Supplied data below:

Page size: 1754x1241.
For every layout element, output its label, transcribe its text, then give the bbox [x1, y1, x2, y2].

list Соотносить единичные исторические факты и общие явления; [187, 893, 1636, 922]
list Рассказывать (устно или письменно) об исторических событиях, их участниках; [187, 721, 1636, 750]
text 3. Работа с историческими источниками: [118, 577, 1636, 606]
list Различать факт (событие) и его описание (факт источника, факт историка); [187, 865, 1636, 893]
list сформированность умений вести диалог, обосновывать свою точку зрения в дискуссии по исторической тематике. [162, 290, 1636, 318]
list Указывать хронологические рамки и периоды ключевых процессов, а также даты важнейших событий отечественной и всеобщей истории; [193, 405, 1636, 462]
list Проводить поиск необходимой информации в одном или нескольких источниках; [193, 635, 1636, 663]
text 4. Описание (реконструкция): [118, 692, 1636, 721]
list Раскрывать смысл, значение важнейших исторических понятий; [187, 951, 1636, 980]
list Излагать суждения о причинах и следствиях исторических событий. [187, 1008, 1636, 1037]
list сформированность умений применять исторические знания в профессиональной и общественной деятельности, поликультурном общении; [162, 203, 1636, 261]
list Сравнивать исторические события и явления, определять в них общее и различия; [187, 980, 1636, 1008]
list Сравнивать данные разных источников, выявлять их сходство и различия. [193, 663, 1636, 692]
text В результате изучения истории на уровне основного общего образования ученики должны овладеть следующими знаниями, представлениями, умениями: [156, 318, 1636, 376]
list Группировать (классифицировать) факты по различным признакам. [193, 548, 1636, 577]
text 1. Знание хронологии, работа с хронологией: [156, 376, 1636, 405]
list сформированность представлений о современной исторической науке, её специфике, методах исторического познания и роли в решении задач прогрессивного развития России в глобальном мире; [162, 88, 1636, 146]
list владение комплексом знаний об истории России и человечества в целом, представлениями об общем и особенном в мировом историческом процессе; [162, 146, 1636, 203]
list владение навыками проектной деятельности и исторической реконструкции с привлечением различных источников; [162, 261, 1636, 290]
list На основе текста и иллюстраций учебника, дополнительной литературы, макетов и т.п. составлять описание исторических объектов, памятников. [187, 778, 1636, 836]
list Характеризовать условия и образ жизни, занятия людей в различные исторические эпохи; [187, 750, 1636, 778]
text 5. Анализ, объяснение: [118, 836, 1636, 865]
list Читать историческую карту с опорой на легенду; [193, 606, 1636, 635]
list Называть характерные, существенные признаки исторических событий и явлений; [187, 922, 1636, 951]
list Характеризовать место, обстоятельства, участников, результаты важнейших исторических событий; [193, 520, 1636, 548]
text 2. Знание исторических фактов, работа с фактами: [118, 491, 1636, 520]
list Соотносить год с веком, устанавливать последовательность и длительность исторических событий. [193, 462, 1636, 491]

End of Supplied data.
Supplied data below:

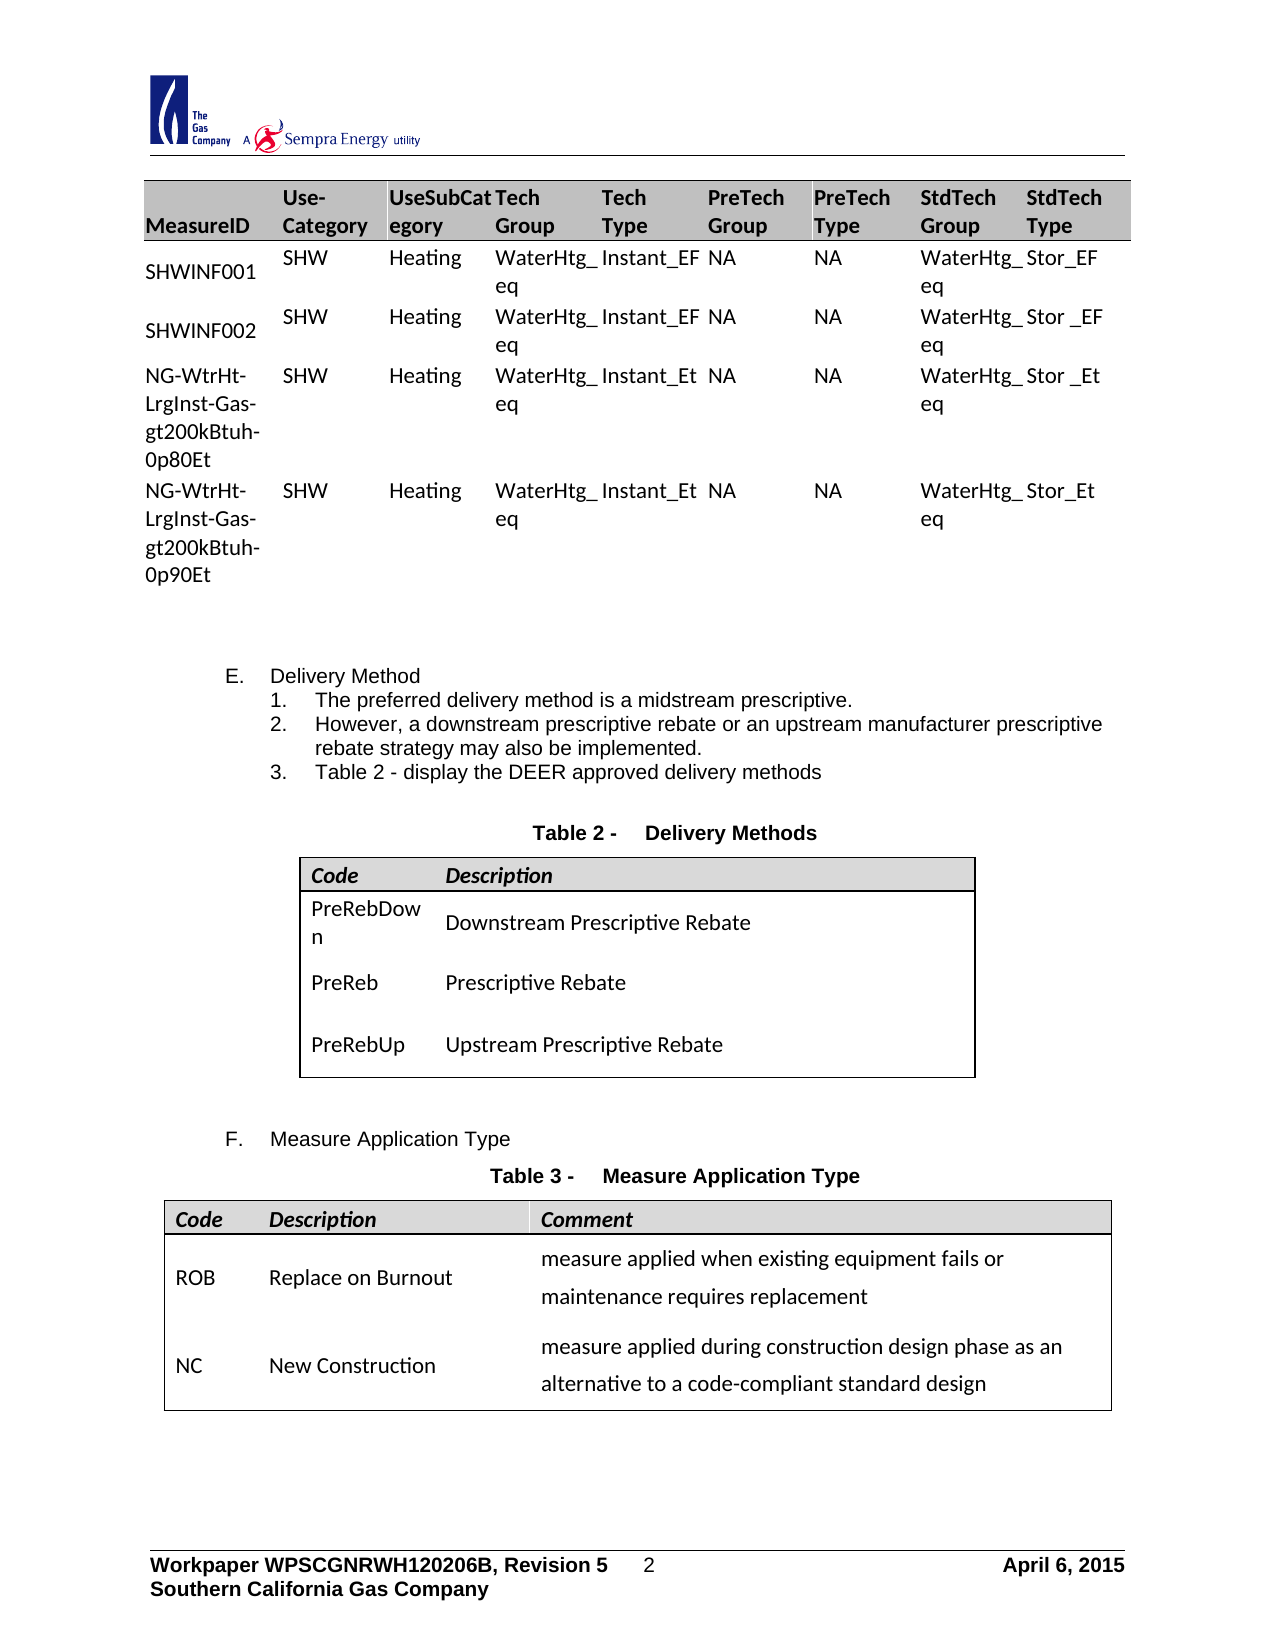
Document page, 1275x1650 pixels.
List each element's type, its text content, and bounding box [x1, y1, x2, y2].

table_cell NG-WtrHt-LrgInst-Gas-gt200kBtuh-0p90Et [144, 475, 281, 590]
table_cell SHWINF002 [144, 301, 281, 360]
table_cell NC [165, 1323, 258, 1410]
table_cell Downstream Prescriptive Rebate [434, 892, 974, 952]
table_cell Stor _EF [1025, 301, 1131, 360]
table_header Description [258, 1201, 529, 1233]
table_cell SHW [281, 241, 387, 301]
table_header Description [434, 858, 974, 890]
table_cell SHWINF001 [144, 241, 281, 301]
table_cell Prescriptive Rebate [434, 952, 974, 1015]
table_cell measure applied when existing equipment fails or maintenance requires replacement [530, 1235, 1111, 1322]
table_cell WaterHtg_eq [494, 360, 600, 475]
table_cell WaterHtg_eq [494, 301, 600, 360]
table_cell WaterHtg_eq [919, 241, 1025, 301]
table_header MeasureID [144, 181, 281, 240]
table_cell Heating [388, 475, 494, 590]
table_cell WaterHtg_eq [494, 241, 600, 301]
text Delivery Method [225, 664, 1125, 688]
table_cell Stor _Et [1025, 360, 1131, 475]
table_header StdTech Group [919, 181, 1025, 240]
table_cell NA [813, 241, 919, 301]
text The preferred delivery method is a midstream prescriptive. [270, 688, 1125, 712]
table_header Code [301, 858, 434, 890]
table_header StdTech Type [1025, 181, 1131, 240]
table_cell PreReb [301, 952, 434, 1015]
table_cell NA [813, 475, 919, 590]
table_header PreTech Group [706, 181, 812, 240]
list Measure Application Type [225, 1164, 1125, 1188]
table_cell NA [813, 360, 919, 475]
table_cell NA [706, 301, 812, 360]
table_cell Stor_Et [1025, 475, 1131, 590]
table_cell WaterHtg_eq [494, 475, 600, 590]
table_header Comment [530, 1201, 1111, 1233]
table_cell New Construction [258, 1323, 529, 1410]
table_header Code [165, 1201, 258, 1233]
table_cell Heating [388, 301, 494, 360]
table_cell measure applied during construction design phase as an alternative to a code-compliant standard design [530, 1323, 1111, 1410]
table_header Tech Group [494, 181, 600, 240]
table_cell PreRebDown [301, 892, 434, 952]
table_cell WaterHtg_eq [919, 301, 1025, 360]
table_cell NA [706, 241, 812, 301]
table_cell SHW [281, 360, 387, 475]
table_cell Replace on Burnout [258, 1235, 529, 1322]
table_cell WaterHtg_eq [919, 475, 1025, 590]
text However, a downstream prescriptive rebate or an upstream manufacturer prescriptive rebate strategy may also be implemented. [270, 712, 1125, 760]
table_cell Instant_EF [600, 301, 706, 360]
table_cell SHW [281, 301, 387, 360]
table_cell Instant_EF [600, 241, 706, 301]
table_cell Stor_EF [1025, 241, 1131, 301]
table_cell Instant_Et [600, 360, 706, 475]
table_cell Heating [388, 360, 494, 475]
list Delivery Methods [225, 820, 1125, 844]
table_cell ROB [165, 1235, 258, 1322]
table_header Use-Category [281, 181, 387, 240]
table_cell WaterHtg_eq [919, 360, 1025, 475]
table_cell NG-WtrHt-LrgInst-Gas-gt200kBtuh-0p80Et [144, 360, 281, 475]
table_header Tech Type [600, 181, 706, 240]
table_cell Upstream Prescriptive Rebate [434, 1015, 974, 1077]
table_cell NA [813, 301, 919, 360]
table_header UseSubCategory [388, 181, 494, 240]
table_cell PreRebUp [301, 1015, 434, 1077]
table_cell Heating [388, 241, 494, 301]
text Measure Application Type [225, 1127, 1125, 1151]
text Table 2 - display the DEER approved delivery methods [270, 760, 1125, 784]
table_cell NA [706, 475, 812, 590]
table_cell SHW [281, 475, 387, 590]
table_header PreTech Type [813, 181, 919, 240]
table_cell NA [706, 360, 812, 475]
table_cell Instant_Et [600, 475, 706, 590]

End of Supplied data.

Which lines above include the word "WtrHt"? Pick them out and copy them.

table_cell NG-WtrHt-LrgInst-Gas-gt200kBtuh-0p90Et [144, 475, 281, 590]
table_cell NG-WtrHt-LrgInst-Gas-gt200kBtuh-0p80Et [144, 360, 281, 475]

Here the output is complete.